▶ _Information supplied_
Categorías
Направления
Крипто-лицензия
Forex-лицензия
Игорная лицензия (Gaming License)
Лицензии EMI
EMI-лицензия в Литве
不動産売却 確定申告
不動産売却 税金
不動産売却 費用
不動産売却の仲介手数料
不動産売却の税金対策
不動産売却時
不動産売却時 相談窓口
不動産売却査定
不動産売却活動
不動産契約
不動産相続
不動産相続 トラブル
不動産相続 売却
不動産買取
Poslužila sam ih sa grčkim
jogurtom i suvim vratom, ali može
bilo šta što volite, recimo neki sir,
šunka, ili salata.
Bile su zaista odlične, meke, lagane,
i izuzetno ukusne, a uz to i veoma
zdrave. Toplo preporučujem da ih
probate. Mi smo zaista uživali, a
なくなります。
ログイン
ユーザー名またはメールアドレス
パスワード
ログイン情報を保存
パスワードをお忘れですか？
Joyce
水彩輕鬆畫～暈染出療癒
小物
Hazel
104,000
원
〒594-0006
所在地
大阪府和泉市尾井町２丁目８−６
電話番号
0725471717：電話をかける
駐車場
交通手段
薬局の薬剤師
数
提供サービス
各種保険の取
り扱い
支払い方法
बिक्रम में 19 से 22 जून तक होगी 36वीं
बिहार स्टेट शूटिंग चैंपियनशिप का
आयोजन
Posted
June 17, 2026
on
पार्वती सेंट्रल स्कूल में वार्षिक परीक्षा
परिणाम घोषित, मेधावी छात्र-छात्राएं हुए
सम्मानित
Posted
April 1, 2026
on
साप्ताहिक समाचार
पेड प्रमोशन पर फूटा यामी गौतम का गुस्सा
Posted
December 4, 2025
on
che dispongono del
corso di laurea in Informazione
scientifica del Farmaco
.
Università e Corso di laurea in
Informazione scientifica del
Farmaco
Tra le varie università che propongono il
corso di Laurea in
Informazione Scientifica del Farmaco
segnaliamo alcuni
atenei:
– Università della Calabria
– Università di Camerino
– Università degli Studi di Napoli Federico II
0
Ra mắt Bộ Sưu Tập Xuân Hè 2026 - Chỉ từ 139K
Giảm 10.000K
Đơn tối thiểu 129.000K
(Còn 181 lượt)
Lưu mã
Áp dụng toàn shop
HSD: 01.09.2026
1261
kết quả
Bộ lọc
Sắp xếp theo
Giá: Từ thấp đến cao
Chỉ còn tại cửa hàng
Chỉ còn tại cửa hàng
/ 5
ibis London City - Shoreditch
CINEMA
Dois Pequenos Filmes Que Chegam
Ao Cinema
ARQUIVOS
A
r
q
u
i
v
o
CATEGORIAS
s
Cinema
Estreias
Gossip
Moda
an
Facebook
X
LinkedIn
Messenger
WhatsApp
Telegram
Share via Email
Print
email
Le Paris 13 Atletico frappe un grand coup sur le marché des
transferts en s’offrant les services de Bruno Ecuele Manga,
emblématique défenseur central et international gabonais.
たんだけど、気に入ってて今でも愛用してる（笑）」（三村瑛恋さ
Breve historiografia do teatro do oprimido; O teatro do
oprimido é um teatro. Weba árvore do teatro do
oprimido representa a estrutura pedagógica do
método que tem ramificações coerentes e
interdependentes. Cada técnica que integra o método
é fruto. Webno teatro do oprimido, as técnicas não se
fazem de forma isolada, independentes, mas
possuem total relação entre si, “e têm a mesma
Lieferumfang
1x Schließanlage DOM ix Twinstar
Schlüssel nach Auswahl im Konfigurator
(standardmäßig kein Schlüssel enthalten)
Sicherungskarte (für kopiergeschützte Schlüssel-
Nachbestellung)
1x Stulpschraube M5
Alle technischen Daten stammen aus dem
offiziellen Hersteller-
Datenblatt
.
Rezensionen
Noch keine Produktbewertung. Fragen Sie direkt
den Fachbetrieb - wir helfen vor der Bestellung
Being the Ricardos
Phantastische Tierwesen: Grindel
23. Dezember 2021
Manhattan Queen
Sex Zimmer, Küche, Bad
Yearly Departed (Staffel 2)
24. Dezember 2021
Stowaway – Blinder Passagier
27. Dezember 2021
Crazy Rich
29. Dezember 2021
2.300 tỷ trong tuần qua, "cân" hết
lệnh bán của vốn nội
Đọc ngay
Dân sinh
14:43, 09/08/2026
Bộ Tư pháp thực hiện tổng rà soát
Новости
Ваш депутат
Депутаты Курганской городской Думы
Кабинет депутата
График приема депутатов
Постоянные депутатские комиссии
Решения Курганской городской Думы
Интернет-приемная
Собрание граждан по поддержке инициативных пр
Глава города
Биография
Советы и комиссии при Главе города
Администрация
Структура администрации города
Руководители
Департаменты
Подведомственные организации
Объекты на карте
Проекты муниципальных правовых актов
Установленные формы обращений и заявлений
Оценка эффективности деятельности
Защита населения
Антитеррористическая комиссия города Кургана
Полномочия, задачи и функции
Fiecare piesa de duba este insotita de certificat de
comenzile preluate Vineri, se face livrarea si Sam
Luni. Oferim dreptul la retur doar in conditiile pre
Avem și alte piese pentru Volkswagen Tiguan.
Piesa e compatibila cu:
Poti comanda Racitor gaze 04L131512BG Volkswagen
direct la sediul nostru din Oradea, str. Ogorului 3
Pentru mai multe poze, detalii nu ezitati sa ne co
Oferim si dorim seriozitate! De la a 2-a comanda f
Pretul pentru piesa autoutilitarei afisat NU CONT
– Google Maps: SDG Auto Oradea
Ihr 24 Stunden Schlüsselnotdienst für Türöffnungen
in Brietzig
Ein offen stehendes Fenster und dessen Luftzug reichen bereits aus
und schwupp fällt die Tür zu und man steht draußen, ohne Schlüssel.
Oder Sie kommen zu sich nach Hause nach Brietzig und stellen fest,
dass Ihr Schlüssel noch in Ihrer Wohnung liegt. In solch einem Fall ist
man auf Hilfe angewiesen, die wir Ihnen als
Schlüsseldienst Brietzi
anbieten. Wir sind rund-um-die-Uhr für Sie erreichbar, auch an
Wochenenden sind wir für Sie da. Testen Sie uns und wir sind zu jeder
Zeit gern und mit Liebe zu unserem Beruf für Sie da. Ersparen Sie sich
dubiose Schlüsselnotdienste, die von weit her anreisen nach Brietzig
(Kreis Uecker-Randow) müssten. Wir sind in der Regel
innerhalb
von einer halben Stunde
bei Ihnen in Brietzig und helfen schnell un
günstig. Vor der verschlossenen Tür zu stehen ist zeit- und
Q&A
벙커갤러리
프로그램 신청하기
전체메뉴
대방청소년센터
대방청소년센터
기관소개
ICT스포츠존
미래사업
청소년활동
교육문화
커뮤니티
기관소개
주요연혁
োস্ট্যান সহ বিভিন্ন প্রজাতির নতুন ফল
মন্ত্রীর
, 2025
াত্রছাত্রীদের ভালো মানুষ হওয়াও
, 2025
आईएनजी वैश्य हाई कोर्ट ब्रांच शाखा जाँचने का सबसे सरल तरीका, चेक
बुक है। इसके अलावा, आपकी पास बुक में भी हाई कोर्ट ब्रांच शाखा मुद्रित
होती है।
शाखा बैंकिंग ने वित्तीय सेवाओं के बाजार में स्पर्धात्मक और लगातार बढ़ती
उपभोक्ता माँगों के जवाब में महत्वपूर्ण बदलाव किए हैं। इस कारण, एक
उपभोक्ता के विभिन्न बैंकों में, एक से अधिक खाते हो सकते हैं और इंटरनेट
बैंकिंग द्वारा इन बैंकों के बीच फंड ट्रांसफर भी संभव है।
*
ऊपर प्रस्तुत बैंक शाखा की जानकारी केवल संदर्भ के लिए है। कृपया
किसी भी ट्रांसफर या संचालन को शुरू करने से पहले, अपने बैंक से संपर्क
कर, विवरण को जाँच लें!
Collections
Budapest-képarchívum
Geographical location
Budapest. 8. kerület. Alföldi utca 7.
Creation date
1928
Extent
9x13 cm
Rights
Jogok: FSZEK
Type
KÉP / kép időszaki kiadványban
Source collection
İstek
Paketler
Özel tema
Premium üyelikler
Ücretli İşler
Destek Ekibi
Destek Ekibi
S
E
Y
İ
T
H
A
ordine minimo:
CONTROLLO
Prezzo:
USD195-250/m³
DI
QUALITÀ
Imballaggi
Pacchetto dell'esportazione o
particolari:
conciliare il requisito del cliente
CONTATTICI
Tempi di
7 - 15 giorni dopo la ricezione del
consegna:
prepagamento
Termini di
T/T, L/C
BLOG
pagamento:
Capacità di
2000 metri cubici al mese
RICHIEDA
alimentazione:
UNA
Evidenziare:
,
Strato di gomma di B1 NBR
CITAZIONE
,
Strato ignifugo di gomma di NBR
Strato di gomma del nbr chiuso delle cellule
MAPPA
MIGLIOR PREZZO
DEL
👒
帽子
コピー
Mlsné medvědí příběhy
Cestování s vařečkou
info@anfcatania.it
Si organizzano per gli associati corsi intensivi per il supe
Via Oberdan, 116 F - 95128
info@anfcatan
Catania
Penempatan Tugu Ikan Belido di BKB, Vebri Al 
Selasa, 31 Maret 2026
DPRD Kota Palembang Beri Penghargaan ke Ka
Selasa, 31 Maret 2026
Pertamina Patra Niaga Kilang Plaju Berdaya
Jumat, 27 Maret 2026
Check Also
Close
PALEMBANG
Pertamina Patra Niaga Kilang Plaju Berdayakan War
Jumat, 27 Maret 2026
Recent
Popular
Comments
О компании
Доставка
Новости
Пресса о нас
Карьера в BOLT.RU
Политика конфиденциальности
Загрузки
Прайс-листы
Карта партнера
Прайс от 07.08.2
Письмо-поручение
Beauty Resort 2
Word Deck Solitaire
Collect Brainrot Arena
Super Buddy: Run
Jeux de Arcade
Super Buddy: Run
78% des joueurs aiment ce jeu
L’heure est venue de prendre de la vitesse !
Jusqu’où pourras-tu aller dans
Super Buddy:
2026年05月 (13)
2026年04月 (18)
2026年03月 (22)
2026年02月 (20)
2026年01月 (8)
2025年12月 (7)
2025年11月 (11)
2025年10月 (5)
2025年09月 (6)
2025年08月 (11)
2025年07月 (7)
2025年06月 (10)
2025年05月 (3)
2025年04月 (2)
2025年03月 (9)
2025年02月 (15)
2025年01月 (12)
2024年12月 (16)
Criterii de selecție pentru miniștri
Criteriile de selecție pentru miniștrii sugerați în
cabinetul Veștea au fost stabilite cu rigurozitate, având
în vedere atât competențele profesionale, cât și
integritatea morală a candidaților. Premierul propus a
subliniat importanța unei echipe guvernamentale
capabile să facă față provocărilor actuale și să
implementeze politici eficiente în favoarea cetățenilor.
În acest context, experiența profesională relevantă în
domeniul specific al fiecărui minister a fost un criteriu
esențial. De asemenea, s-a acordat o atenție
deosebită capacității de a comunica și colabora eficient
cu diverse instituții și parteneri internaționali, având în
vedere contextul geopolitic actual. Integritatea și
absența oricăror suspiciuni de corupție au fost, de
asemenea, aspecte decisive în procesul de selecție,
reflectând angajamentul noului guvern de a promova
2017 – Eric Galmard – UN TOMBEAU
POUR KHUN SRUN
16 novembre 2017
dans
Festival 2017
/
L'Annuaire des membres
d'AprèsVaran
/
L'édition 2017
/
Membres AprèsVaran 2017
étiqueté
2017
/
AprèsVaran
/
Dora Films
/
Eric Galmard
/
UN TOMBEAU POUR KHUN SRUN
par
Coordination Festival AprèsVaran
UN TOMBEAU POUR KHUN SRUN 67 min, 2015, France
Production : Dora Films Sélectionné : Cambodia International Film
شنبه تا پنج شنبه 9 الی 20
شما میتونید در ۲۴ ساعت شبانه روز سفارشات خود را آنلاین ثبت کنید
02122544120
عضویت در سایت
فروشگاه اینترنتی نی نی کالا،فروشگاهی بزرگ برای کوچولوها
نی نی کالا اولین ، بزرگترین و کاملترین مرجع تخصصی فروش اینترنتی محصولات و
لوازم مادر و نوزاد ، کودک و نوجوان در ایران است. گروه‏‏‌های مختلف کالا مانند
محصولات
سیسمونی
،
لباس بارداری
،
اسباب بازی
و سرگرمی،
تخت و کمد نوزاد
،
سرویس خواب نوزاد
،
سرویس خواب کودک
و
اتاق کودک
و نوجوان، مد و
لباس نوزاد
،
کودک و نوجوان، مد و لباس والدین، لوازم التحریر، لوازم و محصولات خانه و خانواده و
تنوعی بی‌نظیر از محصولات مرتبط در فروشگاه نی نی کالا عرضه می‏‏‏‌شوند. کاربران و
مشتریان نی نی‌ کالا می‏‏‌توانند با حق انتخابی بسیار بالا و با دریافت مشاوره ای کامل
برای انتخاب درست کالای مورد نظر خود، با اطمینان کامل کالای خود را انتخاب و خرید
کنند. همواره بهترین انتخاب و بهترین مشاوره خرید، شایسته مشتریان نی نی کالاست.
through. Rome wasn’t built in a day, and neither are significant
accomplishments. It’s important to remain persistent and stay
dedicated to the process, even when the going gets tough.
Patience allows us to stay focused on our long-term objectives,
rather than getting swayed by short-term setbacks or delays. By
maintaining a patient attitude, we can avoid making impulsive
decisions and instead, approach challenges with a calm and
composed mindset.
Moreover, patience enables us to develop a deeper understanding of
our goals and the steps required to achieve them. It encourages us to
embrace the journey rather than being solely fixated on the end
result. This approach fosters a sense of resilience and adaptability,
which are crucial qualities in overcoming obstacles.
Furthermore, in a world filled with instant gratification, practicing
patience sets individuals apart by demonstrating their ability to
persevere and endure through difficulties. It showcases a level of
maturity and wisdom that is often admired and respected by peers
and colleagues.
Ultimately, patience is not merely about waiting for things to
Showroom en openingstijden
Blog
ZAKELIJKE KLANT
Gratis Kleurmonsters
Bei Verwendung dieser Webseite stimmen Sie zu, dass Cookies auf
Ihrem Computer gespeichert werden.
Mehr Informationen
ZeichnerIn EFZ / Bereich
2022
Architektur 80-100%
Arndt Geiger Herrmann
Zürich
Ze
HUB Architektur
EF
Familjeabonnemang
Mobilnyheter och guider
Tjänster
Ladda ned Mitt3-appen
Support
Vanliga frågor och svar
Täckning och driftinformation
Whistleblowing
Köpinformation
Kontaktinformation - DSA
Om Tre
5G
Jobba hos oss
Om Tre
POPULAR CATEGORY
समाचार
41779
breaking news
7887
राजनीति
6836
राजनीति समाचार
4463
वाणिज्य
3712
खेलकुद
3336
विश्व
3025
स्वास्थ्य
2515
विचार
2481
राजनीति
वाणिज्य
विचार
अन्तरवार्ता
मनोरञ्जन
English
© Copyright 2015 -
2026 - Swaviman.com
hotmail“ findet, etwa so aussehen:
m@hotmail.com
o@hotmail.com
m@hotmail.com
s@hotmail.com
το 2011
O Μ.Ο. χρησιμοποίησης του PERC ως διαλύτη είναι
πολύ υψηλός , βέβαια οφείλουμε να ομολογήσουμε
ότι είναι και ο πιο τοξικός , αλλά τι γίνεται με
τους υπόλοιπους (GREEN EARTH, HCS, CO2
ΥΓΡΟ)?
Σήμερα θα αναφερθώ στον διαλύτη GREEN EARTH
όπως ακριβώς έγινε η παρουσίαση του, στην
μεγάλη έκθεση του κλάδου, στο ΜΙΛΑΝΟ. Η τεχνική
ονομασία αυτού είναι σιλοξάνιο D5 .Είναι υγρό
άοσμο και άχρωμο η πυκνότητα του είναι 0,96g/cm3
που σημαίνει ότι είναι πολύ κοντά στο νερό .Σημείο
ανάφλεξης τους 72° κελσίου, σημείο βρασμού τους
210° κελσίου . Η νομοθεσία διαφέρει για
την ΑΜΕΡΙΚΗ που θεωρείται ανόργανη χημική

▶ _What you will do_
Please pull out the part of the records above that opens with their first line and closes with the line containing "zdrave. Toplo preporučujem da ih", including both of those lines, and reproduce it unchanged.

▶ _Answer for the task_
Categorías
Направления
Крипто-лицензия
Forex-лицензия
Игорная лицензия (Gaming License)
Лицензии EMI
EMI-лицензия в Литве
不動産売却 確定申告
不動産売却 税金
不動産売却 費用
不動産売却の仲介手数料
不動産売却の税金対策
不動産売却時
不動産売却時 相談窓口
不動産売却査定
不動産売却活動
不動産契約
不動産相続
不動産相続 トラブル
不動産相続 売却
不動産買取
Poslužila sam ih sa grčkim
jogurtom i suvim vratom, ali može
bilo šta što volite, recimo neki sir,
šunka, ili salata.
Bile su zaista odlične, meke, lagane,
i izuzetno ukusne, a uz to i veoma
zdrave. Toplo preporučujem da ih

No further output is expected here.